Divine grapefruit juice from
Scotland's oldest distillery
At last, the final lowlander on my list (let's just ignore Ladyburn, Glen Flager, Annandale, Ailsa Bay and Inverleven for a moment).
Didn't know what to expect, within the whisky community no consensus can be found on Littlemill. Some loath it as cod oil, others would sell their own children for a bottle. Thus it took me a while to gathered my courage and put in an order for some Littlemill. Easy to say, the search wasn't too hard, the market is literally being flooded with a wide variety of independent releases. One has to wonder how such a small distillery could leave a stock large enough to keep selling casks for decades after its demise at reasonable prices. (Diageo is probably just cheating us out of our money with their rare releases from lost distilleries like Port Ellen).
I'll admit, the distillery would probably never have won a beauty contest. Though its roots could be traced back to the 1750's, the buildings date back from the late 19th century, 1875 to be more precise.
As a small distillery, Littlemill never made much of a name for itself. In the 30's the new distillery owners abandoned the traditional triple distillation methods from the Lowlands and started experimenting with the copper and still shapes. As far as I know Littlemill was the original birthplace of the Lomond Still, making the production of three different styles of whiskies possible: Dumbuck, Dunglas and Littlemill.
In the 80's like so many other distilleries Littlemill was swallowed whole by the whisky crisis. But strangely enough that was not the end, from 1989 till 1994 the distillery was revived by the Gibson Internationale Group. During this short period, most of the casks you can still find today were produced. In hindsight, the distillery seemed to have been in quite capable hands.
In 1994, the distillery had to close its doors for good, now in (possibly the worst possible) hands of the Glen Catrine Group, owners of Glen Scotia and Loch Lomond,who bought the stocks and left the distillery to decay by the elements.
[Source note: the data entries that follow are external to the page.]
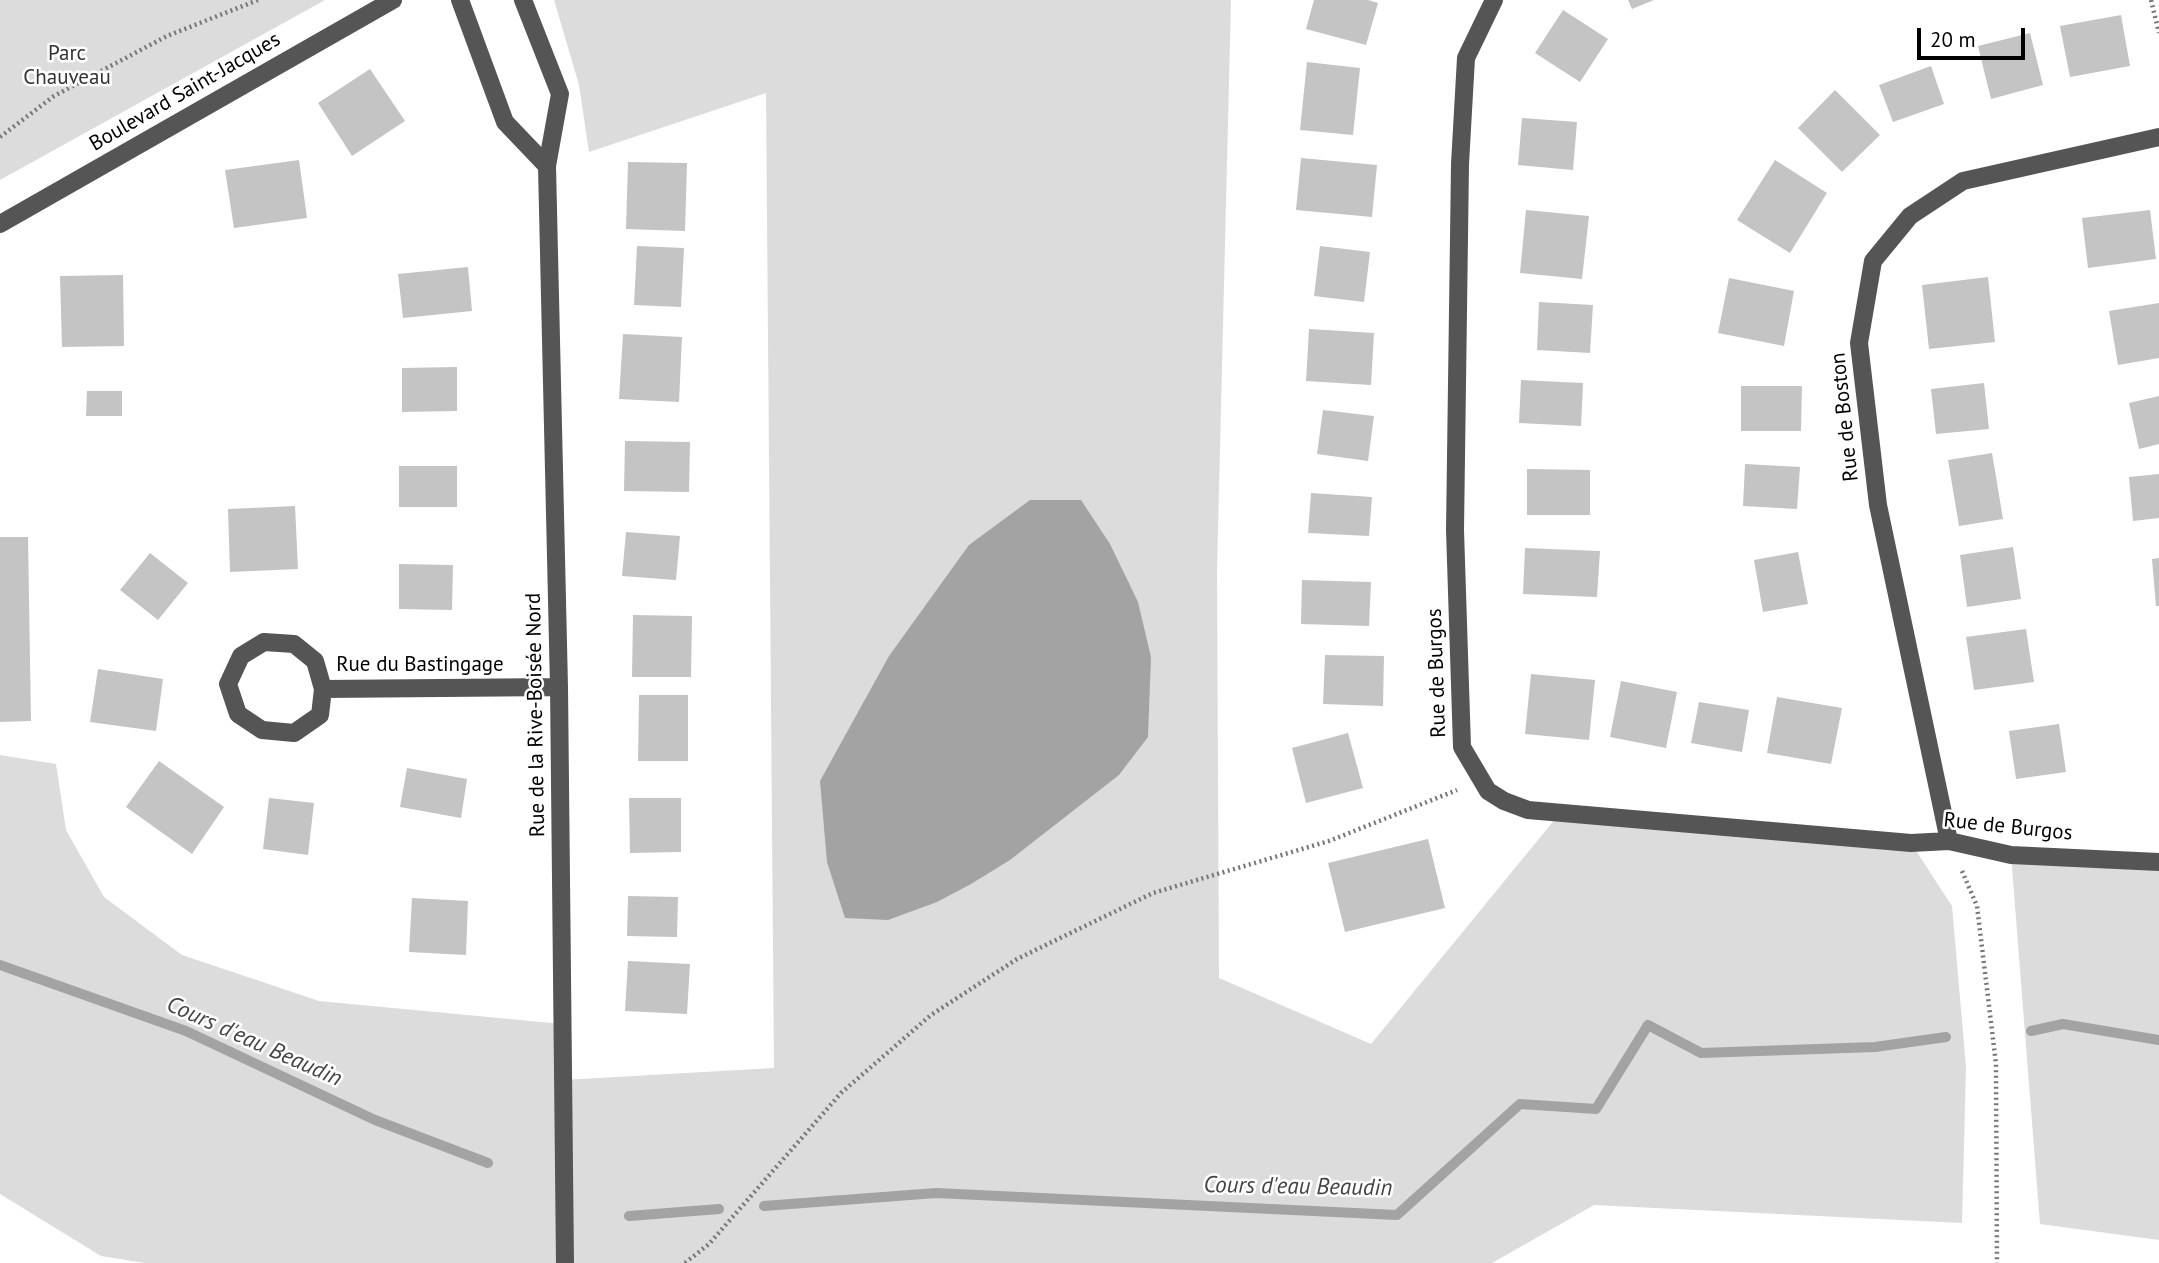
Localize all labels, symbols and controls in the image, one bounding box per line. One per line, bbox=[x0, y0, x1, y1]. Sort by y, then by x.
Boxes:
scale bar bbox=[1921, 14, 2030, 58]
text: 20 m bbox=[1930, 26, 1976, 53]
street label: Boulevard Saint-Jacques bbox=[85, 27, 285, 157]
park label: Parc Chauveau bbox=[23, 41, 111, 91]
street label: Rue de Boston bbox=[1826, 351, 1864, 483]
street label: Rue de la Rive-Boisée Nord bbox=[521, 593, 551, 837]
street label: Rue de Burgos bbox=[1422, 608, 1452, 738]
street label: Rue du Bastingage bbox=[336, 652, 504, 678]
street label: Rue de Burgos bbox=[1942, 808, 2074, 846]
water label: Cours d'eau Beaudin bbox=[162, 991, 346, 1093]
water label: Cours d'eau Beaudin bbox=[1203, 1172, 1393, 1202]

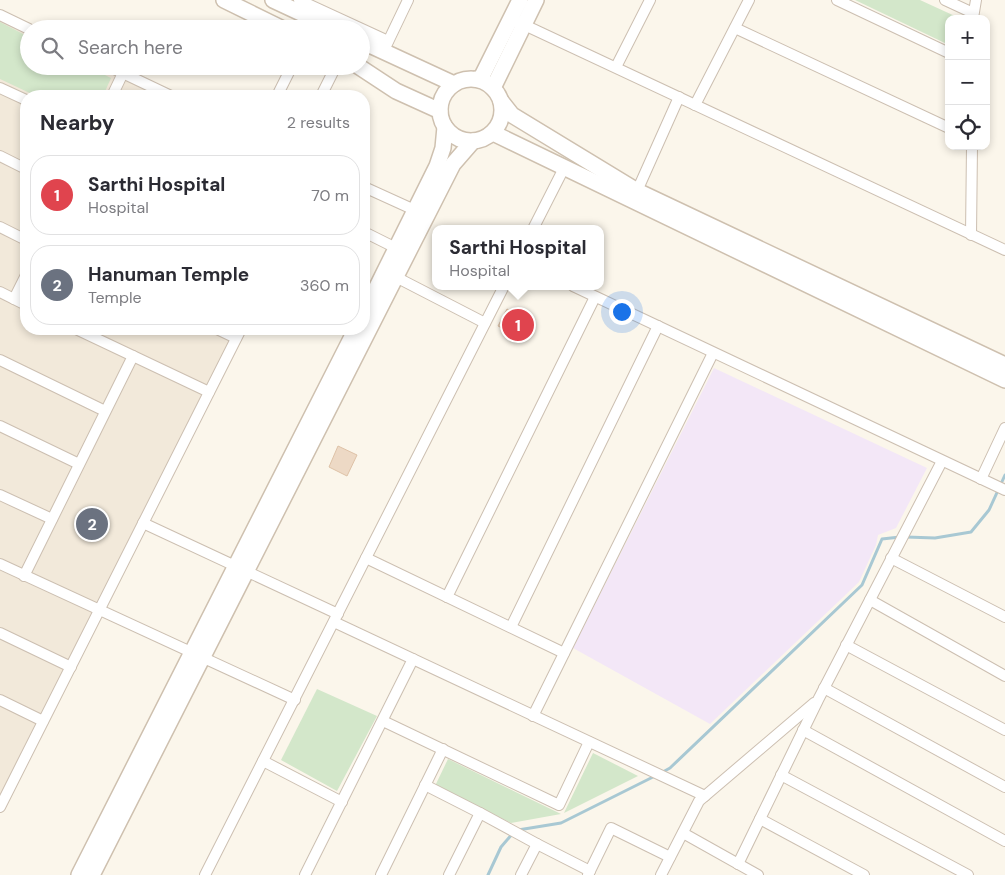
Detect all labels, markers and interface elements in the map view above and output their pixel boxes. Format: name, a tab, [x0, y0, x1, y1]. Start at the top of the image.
map controls	[945, 15, 990, 150]
button: +	[945, 15, 990, 60]
search box	[20, 20, 370, 75]
icon: search	[38, 34, 66, 62]
text: Search here	[78, 35, 183, 60]
button: −	[945, 60, 990, 105]
button: locate	[945, 105, 990, 150]
text: Nearby	[40, 109, 114, 137]
text: 2 results	[287, 112, 350, 133]
text: Sarthi Hospital	[88, 172, 225, 197]
text: 1	[54, 185, 60, 206]
text: 70 m	[311, 185, 349, 206]
text: Hospital	[88, 197, 149, 218]
popup	[432, 225, 604, 290]
text: Sarthi Hospital	[449, 235, 587, 260]
text: Hospital	[449, 260, 510, 281]
text: Hanuman Temple	[88, 262, 249, 287]
text: 2	[52, 275, 62, 296]
text: 360 m	[300, 275, 349, 296]
text: Temple	[88, 287, 142, 308]
your location	[609, 299, 635, 325]
pin: 1	[502, 306, 534, 344]
pin: 2	[76, 505, 108, 543]

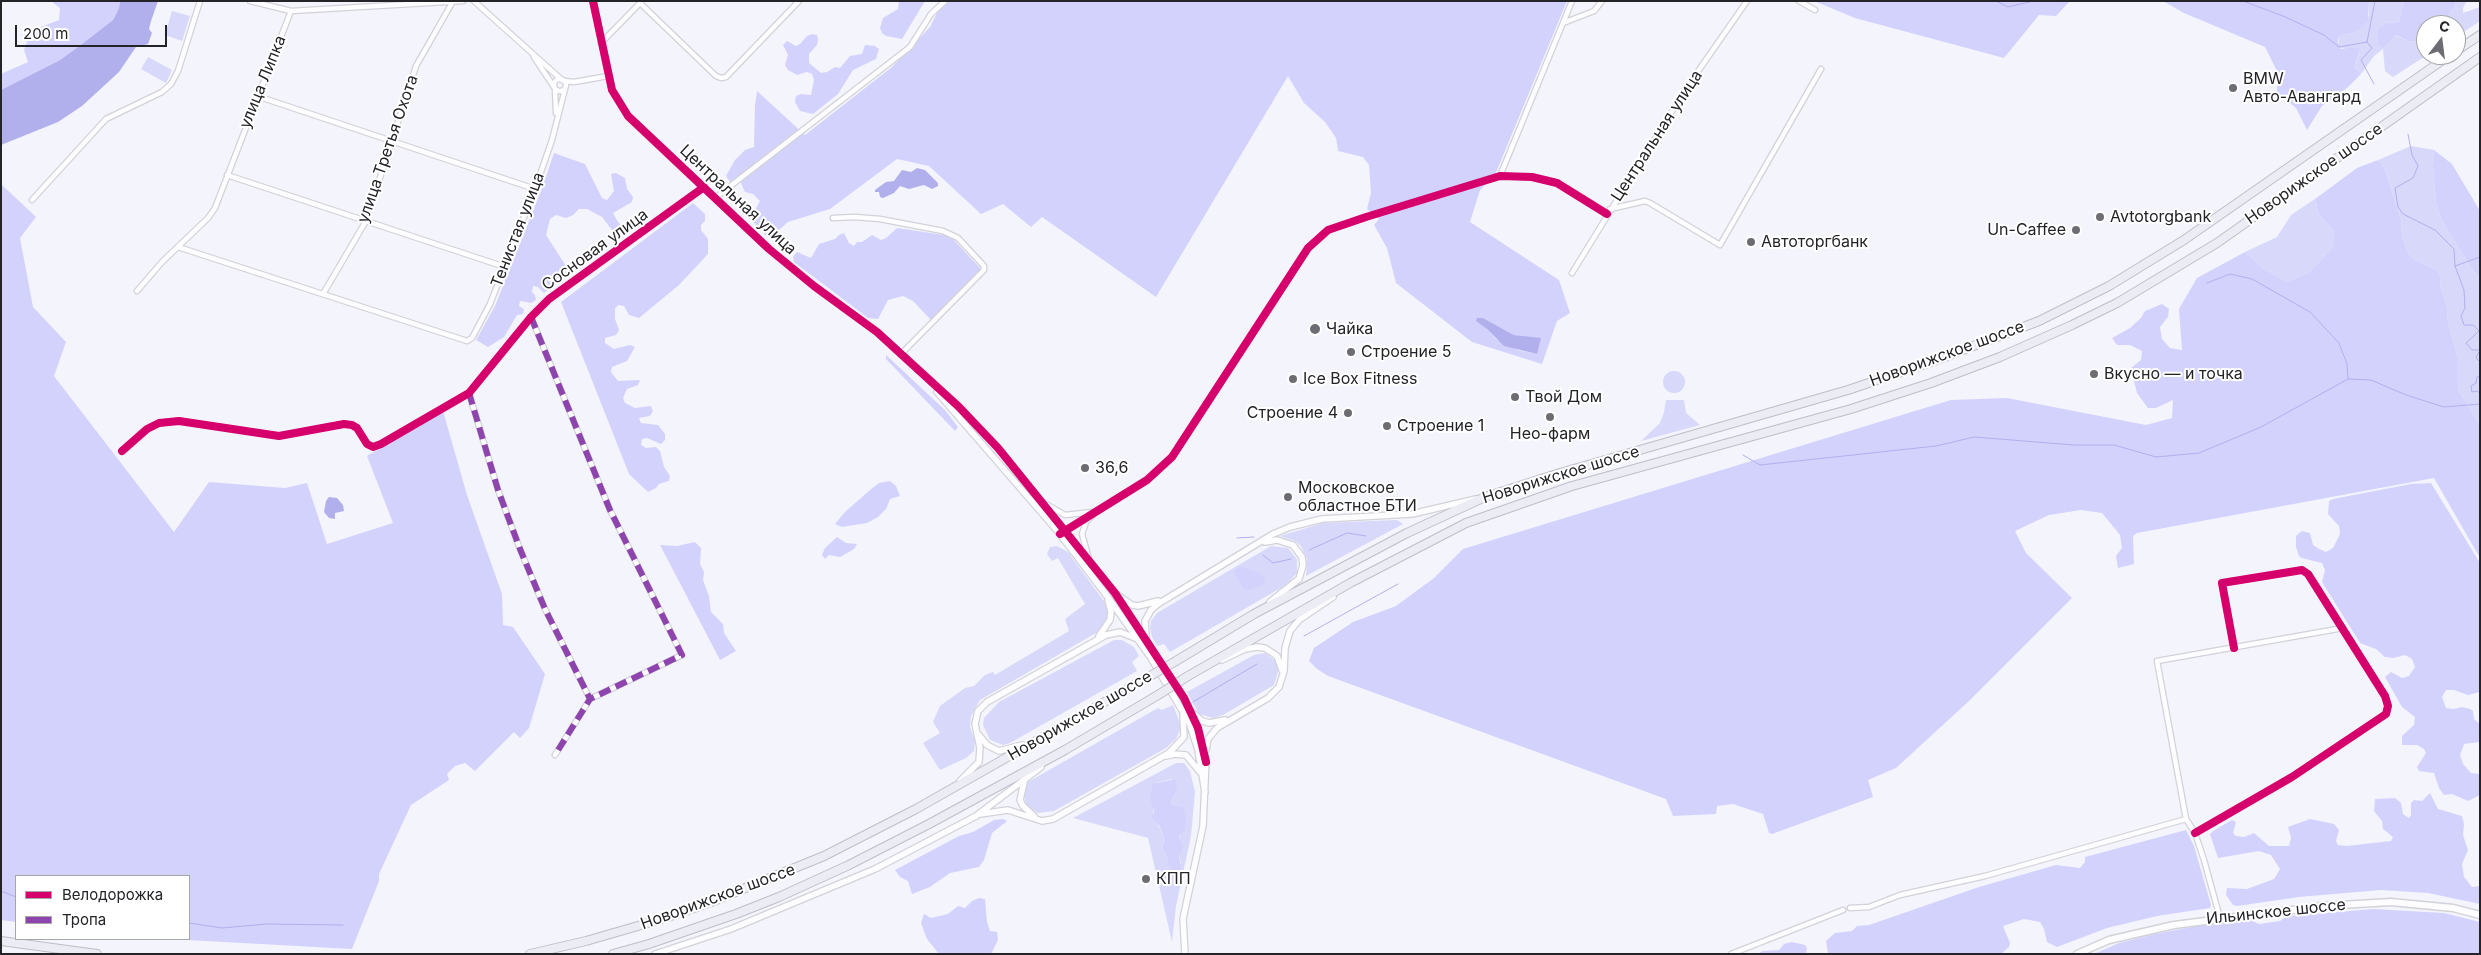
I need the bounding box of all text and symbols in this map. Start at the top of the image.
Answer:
scale bar [18,15,170,47]
north arrow [2416,15,2466,65]
text: С [2438,16,2452,36]
text: 200 m [23,24,68,43]
street label: улица Липка [236,33,290,131]
street label: Центральная улица [1607,67,1707,205]
place label: BMW Авто-Авангард [2243,69,2361,107]
street label: улица Третья Охота [354,73,422,225]
marker: BMW Авто-Авангард [2227,82,2239,94]
street label: Новорижское шоссе [2242,119,2386,229]
street label: Центральная улица [676,141,800,259]
street label: Тенистая улица [487,170,549,290]
street label: Сосновая улица [538,205,652,295]
place label: Avtotorgbank [2110,207,2211,227]
marker: Avtotorgbank [2094,211,2106,223]
place label: Un-Caffee [1987,220,2066,240]
marker: Un-Caffee [2070,224,2082,236]
place label: Автоторгбанк [1761,232,1868,252]
marker: Автоторгбанк [1745,236,1757,248]
street label: Новорижское шоссе [1867,317,2027,391]
place label: Чайка [1326,319,1373,339]
marker: Чайка [1308,322,1322,336]
place label: Строение 5 [1361,342,1452,362]
marker: Строение 5 [1345,346,1357,358]
place label: Вкусно — и точка [2104,364,2243,384]
marker: Вкусно — и точка [2088,368,2100,380]
place label: Ice Box Fitness [1303,369,1417,389]
marker: Ice Box Fitness [1287,373,1299,385]
place label: Твой Дом [1525,387,1602,407]
marker: Твой Дом [1509,391,1521,403]
place label: Строение 4 [1247,403,1338,423]
marker: Строение 4 [1342,407,1354,419]
marker: Нео-фарм [1544,411,1556,423]
place label: Строение 1 [1397,416,1484,436]
marker: Строение 1 [1381,420,1393,432]
place label: Нео-фарм [1510,424,1590,444]
street label: Новорижское шоссе [1480,442,1642,508]
place label: 36,6 [1095,458,1128,478]
marker: 36,6 [1079,462,1091,474]
place label: Московское областное БТИ [1298,478,1417,516]
marker: Московское областное БТИ [1282,491,1294,503]
street label: Новорижское шоссе [1005,667,1155,765]
street label: Новорижское шоссе [638,860,798,934]
place label: КПП [1156,869,1191,889]
marker: КПП [1140,873,1152,885]
legend [15,875,190,940]
text: Велодорожка [62,885,163,904]
street label: Ильинское шоссе [2205,895,2347,929]
text: Тропа [62,910,106,929]

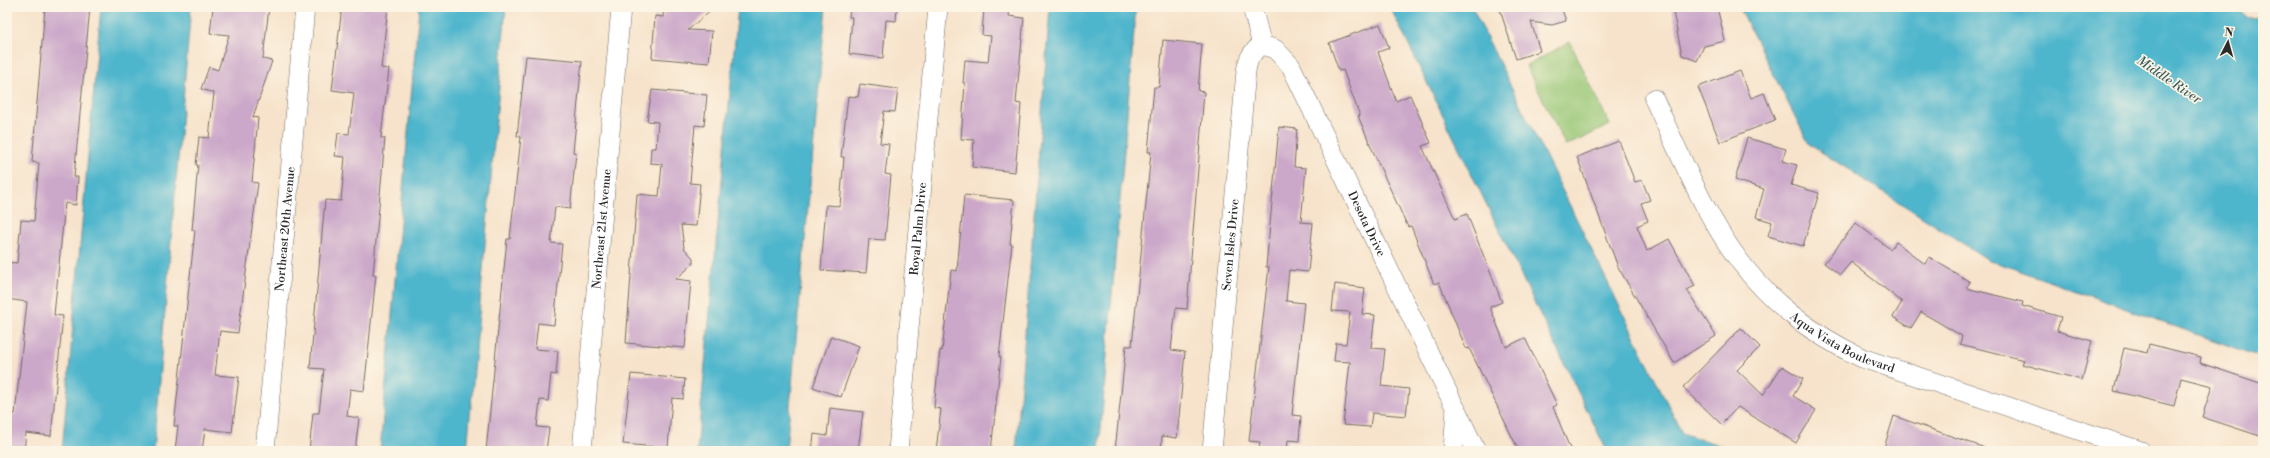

By the early 00's, the buildings had fallen into severe disrepair and the grounds were repurposed for redevelopment, though a small group advocated for the preservation in the hope, it could one day be turned into a museum like Dallas Dhu.
In 2004, the remaining buildings met their finale demise as an all-consuming fire (cough, cough Lochside) erased every last trace of the distillery.
Nose: light, fruity and a bit oily: notes of lemon cream, marzipan, a tad of vanilla, a layer of fruit: rhubarb, gooseberries and tangerines, finishing with a whiff of stone dust.
Mouth: light and waxy body with just one note on the palate: pink grapefruit (amazing): bitter, hot and burning.
Finish: long and drying, with notes bitter oranges and oak
With a nose similar to Rosebank and a palate bearing resemblance to Lochside, this is a most amazing dram. I was simply blown away by the powerful taste that came after the light nose. A straightforward dram, no overabundance of different flavours and aromas to discover, elegant in its simplicity.